Vor der irischen Küste bei Galway erheben sich in einem Kilometer Wassertiefe unzählige Seehügel. 100 Meter erreichen diese steilflankigen Kalkberge. Es seien Kathedralen im Meer, beschreibt Jean Pierre Henriet von der Universität Gent, von Lebewesen erbaut:
Wir finden solche Seehügel während der gesamten Erdgeschichte. Von den Anfängen des Lebens an haben sich zuerst Mikroben und später auch Korallen, Moostierchen, Schwämme oder Seelilien zusammengeschlossen, um Seehügel, gewaltige Städte am Meeresgrund, zu bilden.

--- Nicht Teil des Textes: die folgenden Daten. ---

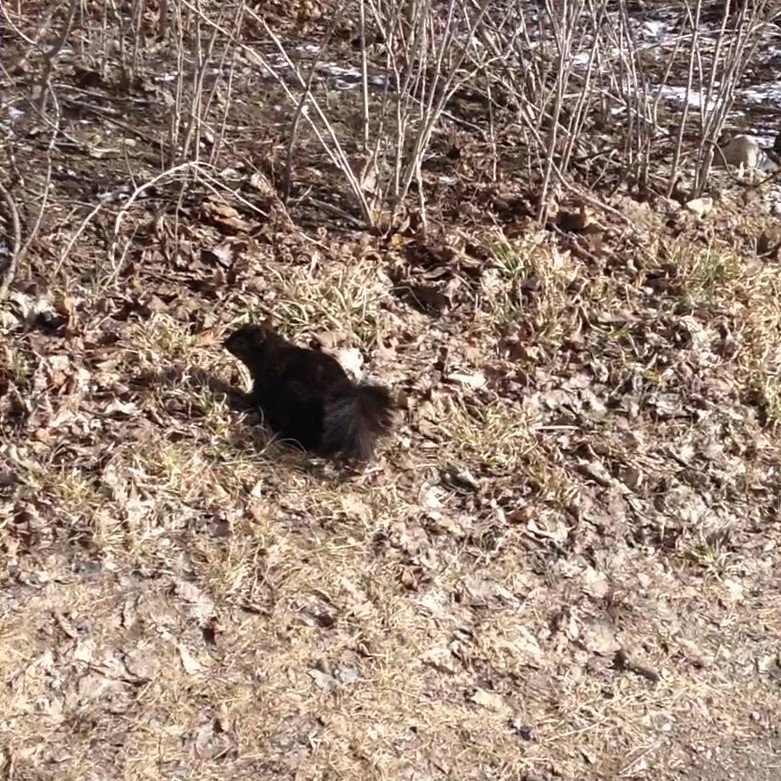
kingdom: Animalia
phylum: Chordata
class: Mammalia
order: Rodentia
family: Sciuridae
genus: Sciurus
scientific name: Sciurus carolinensis
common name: Eastern gray squirrel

Anfangs waren es, von den Dimensionen her, eher Dörfer, aber im Lauf der Jahrmilliarden wuchsen die Bauten, bis hin zu den modernen Seehügeln, die gewaltiger sind als alle ihre Vorläufer. Während die ersten "Hügelchen" in Form von Matten aus Cyanobakterien noch auf die flachen Wasserzonen begrenzt waren, wachsen die Seehügel von heute im tiefen Wasser, entlang der Kontinentränder, hin zum Abbruch in die Tiefsee. Sie bauen sich aus den Skeletten abgestorbener Riffbildner samt "Mitbewohnern" auf - und auf vielen leben Tiefwasserriffe.
Wie diese Hügel entstehen, ist mysteriös. Wir glauben, dass mehrere Faktoren zusammenspielen müssen. Es gibt zum einen den Zusammenhang zu Öl- und Gaslagerstätten. Dass Kohlenwasserstoffe aus dem Untergrund sickern, mag den Startschuss geben, um den Meeresboden für die Entstehung eines Seehügels zu präparieren. Das Leben selbst baut dann diese Hügel auf, das heißt, das Meer muss zum anderen mit seinen Strömungen genügend Nahrung für die Organismen heranschaffen.
Schließlich leben die tierischen Baumeister vom Plankton. Aber ehe sie ihre Tiefsee-Kathedralen bauen können, brauchen sie ein Fundament:
Sie brauchen eine solide Basis, und da kommen Bakterien ins Spiel, die das Sediment festigen können. Seehügel entstehen wahrscheinlich nur in Kooperation zwischen verschiedenen Lebensformen.
Den Anfang bilden Bakteriengemeinschaften, die das Methan nutzen, das aus dem Meeresboden sickert. Aber dazu muss das Gas erst einmal aus der Lagerstätte den Meeresboden erreichen, also über poröse Gesteinsschichten hinauf wandern. Am Meeresgrund tritt das Methan dann an Schwächezonen aus, etwa an "pockmarks", also Kratern, die den Boden wie Pockennarben übersäen, oder an gewaltigen Schlammvulkanen.
Cluster aus Seehügeln entstehen entlang der Wanderungswege von Methan, wo es an die Oberfläche kommt und dort von Mikroben zu Karbonat, zu Kalk, oxidiert wird. Das konnten wir vor der Küste Afrikas beobachten, wo an den steilen Böschungen von Schlammvulkanen kleine Kalkberge wachsen. Wir glauben, dass sie den Meeresboden vorbereiten, und später Korallen und Schwämme diese Stellen dankbar nutzen.
Auch vor der irischen Küste erheben sich Seehügel über kleinen Methanansammlungen im Untergrund, die von tiefer gelegenen, größeren Reservoirs gespeist werden. Die Bedeutung der Seehügel zeichnet sich erst allmählich ab:
In Modellen haben wir bis vor kurzem den Meeresboden als geschlossenes System betrachtet und nur das Wechselspiel zwischen Ozean und Atmosphäre berücksichtigt. Jetzt sehen wir, dass der Fluss aus dem geologischen Reich unter dem Meeresboden in die Ozeane hinein genau so wichtig ist wie der zwischen dem Meer und Atmosphäre.
Während der Gasaustausch an der Grenze Meer-Luft durch Wellen und Wind kontinuierlich läuft, ist er an der Grenze Erde-Meer eher sporadisch. Es muss sich erst genug Methan ansammeln, ehe es durchbrechen kann. Insgesamt ist dieser Methanfluss ungeheuer hoch. Das Zusammenspiel von Geosphäre und Wasser sei ebenso wichtig wie das von Meer und Luft, so Henriet, das sei die erste Erkenntnis des Projekts "Geomound". Die zweite sei paläontologischer Natur, denn man muss das Bild von der geologisch-biologischen Entwicklung der Tiefsee überdenken. Bislang galten Seehügel als Zeichen für Flachwasser - aber anscheinend muss das nicht so sein. Die Tiefsee als Lebensraum könnte schon sehr viel länger ein wichtiges Ökosystem gewesen sein als bislang gedacht.